Перед перспективой умогилить учителя рисования я застыла, как соляной столп. Дни шли; сначала такое долгое размышление было некритично для общего количества тысяч знаков, однако времени на завершение оставалось все меньше и меньше, а я не двигалась с места. Все шло к тому, что завершать придется в дикой спешке. «Ну сделай же что-нибудь!» — подгоняла я себя, но чем сильнее подгоняла, тем сильнее становилось желание ничего не делать. Не двигаться. Замереть. Боже, почему, ну почему я такой добросовестный литнегр? Как было бы просто обойтись без этой самой связки. Нет её в синопсисе, ну и хрен с нею, если никто не заметил раньше её отсутствие, значит, есть шанс, что не заметят и дальше. Редакторы, как я обнаружила, не слишком-то беспокоятся о связности и логичности повествования… Но мне — мне самой — будет очень трудно писать роман, где концы с концами не сходятся. Малозаметный дефект разрастётся до размеров прорехи, чёрной дыры, в которую вылетит весь труд…
Когда мне было пять лет, я получила в подарок головоломку — робота, состоящего из пластмассовых деталей, замысловатым образом пригнанных одна к другой. Я, разумеется, игрушку в момент разобрала и принялась собирать заново. Заново получилось, но не совсем: осталась одна лишняя деталь. Как прилежный ребёнок, я снова разобрала робота, выявила место, где полагалось быть детали, но… Но она туда не лезла! После трёх-четырёх безуспешных попыток я обратилась за помощью к бабушке. Бабушка, разрывающаяся между готовкой обеда и учениками; бегло обозрела поле боя, признала, что деталь должна входить, но не входит, и сказала, чтоб я разбиралась сама. А если не разберусь, пусть помогает мой дядя, который посоветовал ей купить эту штуку.
Часом позже я, зарёванная, уже устала разбирать и собирать заново неподдающуюся конструкцию: то, что в мироздании обнаружилась некая лишняя беспризорная подробность, мучило как зубная боль. К счастью, вернулся с лекций дядя-студент. Он, покумекав, нашёл причину: соседнюю с искомой деталь я всё время ставила неправильно, в зеркальной проекции, поэтому для якобы лишней не оставалось места. Потренировавшись, я научилась ставить её как надо, и — свершилось! Робот — а значит, мир — обрёл первозданную гармонию. Можно было утереть слёзы и жить дальше.
Люди вырастают, но кое в чём важном не меняются. Каждый раз, когда в сюжете обнаруживается конфликтующая со всей конструкцией деталь, я испытываю страдание почти физическое. Только нет под рукой дяди, который поставил бы её на место: я — сама себе и дядя, и тётя, и муза, и конструктор миров, которые лишь отчасти мои, потому что в них присутствует некая заданность, не мною созданная, а мне предназначено всего лишь вывести её на художественную поверхность, представить в явном для читателя виде.
Я предприняла отчаянный шаг. Поехала на дачу. Одна. Без ноутбука, пусть даже полностью исцеленного. Дождь, уже вполне осенний, ледяной, падал толстыми струями мимо окна, гремел по крыше, а я собиралась с духом, как когда-то в детстве перед контрольной по математике, понимая, что собирайся не собирайся, а решаться на что-то придется. Должна же эта чертова деталь встать на место!
Вернувшись с дачи, я подписала учителишке приговор.

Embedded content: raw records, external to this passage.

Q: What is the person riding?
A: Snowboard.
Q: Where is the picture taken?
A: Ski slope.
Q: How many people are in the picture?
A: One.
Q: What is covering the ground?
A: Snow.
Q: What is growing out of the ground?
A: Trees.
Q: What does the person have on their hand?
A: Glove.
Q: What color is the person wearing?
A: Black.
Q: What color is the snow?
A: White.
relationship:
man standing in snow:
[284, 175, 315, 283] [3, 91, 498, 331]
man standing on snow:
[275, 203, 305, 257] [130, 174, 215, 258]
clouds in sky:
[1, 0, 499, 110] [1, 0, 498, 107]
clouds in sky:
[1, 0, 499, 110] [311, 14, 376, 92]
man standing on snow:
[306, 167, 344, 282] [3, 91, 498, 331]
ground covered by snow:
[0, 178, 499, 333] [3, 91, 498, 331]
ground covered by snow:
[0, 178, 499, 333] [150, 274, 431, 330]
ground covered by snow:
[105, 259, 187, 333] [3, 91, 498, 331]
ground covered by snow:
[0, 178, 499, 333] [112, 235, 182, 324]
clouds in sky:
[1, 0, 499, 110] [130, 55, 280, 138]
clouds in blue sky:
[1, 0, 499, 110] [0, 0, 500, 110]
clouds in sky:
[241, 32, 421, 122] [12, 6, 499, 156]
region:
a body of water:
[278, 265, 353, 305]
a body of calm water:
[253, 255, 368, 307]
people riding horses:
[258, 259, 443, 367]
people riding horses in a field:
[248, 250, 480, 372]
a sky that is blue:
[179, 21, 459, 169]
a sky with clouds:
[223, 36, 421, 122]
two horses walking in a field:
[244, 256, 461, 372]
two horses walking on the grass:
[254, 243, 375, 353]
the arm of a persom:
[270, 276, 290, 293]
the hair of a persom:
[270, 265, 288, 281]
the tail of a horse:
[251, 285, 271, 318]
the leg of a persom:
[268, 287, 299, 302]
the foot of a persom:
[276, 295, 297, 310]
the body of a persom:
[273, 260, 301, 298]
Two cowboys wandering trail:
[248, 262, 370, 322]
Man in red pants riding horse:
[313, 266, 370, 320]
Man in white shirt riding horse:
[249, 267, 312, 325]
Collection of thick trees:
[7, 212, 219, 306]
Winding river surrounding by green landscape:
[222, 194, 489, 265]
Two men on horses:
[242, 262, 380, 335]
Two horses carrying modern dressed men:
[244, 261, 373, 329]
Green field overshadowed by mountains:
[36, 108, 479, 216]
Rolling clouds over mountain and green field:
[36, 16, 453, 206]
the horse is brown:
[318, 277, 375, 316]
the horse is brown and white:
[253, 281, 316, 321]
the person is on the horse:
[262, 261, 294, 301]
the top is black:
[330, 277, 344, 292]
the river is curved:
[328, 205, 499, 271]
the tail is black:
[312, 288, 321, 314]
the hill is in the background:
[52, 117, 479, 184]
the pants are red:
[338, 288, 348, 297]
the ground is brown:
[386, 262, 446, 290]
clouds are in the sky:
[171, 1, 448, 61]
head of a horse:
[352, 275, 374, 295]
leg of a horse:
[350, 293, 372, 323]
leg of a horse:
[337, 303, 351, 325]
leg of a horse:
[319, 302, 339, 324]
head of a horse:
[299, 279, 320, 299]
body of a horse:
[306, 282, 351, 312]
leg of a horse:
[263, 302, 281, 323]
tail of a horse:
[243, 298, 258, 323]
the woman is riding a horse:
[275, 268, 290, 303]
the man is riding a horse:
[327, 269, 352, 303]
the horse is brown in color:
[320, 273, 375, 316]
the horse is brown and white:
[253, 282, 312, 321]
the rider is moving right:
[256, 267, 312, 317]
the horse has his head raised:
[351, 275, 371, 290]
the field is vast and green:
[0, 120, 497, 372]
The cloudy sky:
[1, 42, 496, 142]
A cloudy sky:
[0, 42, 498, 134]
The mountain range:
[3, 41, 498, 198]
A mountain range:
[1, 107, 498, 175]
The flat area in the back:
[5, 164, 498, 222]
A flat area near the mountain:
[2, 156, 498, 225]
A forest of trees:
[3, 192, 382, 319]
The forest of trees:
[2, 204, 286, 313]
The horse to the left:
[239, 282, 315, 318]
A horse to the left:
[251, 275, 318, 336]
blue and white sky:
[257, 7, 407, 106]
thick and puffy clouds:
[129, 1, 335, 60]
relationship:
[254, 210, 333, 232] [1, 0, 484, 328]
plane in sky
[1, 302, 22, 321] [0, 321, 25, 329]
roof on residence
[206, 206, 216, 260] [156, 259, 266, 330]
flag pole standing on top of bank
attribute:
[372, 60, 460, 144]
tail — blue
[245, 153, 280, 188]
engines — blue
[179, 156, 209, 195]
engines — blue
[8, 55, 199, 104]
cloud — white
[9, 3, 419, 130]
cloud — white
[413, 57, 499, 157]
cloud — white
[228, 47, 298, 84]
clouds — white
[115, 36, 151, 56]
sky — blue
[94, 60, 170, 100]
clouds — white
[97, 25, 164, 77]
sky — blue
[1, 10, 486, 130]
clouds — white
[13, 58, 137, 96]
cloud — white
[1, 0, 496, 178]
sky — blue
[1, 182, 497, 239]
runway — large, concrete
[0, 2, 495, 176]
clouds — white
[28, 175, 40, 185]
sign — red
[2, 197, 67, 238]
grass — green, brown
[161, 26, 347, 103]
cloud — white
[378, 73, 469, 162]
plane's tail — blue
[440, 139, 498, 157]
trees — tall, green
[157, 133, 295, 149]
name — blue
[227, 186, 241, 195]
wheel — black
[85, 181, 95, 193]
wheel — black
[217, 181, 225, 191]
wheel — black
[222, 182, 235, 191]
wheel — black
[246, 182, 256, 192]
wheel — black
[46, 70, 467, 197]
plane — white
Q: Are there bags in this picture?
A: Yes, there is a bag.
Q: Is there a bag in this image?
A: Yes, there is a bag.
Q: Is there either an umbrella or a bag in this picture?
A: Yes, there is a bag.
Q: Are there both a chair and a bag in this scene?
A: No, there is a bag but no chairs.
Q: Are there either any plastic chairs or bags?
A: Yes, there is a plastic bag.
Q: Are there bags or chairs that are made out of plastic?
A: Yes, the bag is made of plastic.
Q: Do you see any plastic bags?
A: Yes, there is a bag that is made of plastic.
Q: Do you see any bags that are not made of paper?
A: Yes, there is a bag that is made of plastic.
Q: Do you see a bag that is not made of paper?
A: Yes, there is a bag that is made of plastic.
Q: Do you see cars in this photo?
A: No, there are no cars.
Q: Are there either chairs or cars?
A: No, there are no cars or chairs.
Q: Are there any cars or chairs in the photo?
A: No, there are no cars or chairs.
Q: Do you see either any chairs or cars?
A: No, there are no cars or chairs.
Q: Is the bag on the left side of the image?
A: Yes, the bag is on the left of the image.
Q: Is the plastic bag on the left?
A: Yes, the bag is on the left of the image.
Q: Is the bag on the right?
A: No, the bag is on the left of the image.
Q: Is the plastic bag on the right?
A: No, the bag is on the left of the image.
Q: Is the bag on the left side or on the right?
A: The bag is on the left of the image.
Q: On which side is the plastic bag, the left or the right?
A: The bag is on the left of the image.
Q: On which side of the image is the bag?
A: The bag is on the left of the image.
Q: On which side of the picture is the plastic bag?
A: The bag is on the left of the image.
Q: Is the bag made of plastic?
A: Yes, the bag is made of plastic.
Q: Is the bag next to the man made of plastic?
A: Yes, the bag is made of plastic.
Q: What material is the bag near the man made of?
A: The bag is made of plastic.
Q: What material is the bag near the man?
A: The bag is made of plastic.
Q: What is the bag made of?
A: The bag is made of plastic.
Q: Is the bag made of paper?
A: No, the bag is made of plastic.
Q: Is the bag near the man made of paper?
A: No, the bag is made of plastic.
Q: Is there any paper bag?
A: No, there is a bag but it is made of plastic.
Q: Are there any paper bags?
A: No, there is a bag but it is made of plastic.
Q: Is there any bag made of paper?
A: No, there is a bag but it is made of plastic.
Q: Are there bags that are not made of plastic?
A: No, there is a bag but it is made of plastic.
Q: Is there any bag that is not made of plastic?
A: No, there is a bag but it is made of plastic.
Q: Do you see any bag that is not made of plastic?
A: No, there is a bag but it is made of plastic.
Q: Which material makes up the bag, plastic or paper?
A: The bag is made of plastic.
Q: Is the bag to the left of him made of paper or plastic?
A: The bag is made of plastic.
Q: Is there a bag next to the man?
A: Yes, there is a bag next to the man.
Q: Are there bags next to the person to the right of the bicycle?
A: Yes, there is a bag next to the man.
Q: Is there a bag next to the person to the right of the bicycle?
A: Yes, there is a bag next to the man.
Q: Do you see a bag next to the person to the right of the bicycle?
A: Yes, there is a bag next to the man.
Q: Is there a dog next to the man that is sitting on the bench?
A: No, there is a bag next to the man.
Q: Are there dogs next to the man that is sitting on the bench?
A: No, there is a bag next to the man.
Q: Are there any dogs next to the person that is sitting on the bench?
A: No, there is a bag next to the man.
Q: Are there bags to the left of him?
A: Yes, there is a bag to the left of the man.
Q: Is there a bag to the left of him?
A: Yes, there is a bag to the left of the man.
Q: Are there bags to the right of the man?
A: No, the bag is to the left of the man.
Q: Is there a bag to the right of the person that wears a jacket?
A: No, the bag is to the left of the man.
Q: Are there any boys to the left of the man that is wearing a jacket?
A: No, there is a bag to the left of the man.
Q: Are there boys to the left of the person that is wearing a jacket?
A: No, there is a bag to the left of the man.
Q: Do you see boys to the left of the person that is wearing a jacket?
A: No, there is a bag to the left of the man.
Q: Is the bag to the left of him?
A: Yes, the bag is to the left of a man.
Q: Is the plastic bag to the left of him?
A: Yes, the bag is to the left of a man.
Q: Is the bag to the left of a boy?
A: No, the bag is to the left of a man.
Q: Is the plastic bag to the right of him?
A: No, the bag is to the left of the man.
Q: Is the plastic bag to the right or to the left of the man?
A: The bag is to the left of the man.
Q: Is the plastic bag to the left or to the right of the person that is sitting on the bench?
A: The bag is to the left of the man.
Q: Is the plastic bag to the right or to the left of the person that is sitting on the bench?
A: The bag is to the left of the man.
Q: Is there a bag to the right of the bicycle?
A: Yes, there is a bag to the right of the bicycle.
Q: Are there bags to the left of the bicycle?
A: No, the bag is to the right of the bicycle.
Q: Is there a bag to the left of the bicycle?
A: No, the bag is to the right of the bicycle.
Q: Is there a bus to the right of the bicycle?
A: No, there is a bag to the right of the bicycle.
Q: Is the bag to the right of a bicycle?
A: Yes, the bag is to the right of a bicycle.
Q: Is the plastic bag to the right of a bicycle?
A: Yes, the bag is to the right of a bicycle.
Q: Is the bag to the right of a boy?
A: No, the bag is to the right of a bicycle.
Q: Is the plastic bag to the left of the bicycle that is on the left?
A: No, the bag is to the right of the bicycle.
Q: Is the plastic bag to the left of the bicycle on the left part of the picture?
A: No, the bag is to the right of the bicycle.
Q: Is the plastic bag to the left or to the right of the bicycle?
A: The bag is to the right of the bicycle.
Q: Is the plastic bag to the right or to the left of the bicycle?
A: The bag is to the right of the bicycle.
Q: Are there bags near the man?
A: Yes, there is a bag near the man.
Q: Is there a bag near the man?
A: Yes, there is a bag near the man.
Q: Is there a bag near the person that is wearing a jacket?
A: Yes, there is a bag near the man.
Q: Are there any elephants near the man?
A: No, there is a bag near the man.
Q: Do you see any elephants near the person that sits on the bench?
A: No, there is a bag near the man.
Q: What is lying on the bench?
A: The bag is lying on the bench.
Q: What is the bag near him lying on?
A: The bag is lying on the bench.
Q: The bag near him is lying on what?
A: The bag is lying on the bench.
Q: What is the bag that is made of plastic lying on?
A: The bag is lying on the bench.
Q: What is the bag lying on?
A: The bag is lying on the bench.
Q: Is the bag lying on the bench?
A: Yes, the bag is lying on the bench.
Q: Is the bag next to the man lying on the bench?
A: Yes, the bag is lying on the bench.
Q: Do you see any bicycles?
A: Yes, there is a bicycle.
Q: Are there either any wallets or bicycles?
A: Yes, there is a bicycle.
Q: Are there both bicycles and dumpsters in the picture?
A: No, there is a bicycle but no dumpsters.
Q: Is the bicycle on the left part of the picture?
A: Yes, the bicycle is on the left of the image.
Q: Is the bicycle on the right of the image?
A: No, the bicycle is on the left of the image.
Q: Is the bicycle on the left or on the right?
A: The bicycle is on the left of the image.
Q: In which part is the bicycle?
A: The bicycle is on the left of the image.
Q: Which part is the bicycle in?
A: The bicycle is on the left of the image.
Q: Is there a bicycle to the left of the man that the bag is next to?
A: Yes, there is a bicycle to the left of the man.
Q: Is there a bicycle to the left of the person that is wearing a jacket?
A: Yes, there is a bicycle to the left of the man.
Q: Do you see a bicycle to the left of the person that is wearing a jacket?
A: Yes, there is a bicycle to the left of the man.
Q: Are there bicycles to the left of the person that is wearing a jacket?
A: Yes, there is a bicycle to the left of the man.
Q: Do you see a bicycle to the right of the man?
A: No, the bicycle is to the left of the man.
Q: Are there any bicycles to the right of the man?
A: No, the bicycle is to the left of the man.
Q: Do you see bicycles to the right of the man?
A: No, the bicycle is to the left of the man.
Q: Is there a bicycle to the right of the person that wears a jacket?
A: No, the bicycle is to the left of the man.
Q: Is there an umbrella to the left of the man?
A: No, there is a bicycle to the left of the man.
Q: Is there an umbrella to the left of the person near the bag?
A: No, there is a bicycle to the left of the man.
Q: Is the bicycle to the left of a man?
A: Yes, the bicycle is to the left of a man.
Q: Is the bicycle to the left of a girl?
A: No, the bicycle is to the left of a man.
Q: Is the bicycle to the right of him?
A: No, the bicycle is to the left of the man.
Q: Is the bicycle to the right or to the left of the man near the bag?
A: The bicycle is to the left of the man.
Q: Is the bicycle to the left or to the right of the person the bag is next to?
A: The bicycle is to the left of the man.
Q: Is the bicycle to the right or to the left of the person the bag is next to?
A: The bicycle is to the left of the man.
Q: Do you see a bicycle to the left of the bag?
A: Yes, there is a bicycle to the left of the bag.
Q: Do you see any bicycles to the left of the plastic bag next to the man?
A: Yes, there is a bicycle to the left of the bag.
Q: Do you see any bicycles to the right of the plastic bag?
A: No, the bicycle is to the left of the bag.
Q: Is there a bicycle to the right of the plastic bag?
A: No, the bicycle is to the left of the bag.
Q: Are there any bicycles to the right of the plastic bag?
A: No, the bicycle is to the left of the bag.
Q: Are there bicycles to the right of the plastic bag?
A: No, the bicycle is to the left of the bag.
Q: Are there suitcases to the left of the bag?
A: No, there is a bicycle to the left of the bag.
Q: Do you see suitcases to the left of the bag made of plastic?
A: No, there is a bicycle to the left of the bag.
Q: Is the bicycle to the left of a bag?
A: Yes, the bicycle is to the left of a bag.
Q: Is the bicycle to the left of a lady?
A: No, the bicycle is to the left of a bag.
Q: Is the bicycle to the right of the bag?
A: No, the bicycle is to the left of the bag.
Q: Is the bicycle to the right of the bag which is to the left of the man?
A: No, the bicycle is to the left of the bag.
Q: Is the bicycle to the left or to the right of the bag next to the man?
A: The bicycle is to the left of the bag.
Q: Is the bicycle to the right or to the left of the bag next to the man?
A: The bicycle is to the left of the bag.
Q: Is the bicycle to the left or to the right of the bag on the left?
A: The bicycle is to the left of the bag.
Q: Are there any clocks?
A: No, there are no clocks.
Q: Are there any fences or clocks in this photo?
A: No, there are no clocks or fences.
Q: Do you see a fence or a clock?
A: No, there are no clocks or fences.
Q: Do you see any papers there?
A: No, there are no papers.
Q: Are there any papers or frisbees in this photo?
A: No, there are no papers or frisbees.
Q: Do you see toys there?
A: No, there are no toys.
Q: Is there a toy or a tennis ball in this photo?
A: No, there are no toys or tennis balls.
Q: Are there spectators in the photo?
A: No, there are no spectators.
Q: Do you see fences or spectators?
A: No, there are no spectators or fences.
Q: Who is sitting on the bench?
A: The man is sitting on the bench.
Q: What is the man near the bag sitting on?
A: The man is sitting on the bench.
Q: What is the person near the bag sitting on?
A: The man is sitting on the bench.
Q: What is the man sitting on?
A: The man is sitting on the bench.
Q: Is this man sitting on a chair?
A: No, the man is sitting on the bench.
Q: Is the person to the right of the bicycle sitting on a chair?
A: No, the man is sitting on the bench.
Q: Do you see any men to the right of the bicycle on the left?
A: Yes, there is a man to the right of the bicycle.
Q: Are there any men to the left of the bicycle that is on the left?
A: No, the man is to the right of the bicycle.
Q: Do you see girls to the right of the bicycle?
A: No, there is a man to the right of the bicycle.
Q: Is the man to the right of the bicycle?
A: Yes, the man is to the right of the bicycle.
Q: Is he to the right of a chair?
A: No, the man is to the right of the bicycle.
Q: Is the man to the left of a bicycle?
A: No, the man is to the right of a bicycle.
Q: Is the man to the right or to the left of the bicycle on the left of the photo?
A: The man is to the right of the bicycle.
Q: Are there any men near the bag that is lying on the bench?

И сразу волнения остались позади. Я бросилась стучать по клавишам как бешеный дятел, навёрстывая упущенное.
— Ты здорова? — спросила мама, застав дочь среди дня непричесанную и с подозрительным блеском в глазах. — Как твои почки?
— Никак. Не до них.
— Может, приготовить голубцы?
— Приготовь что хочешь. Я работаю!
Это был убойный аргумент. Мама ничего хорошего о моей новой работе не думала; она продолжала сокрушаться о том, что я ушла из медицины. Но слово «работать» — для нее святое, благодаря ему она поднялась по ступенькам служебной лестницы до главного бухгалтера крупной фирмы, без протекций, все сама, и если слово прозвучало, значит надо было тихо, почти благоговейно, уйти и предоставить меня извивам моей рабочей участи. Каковой на тот момент являлся дедлайн.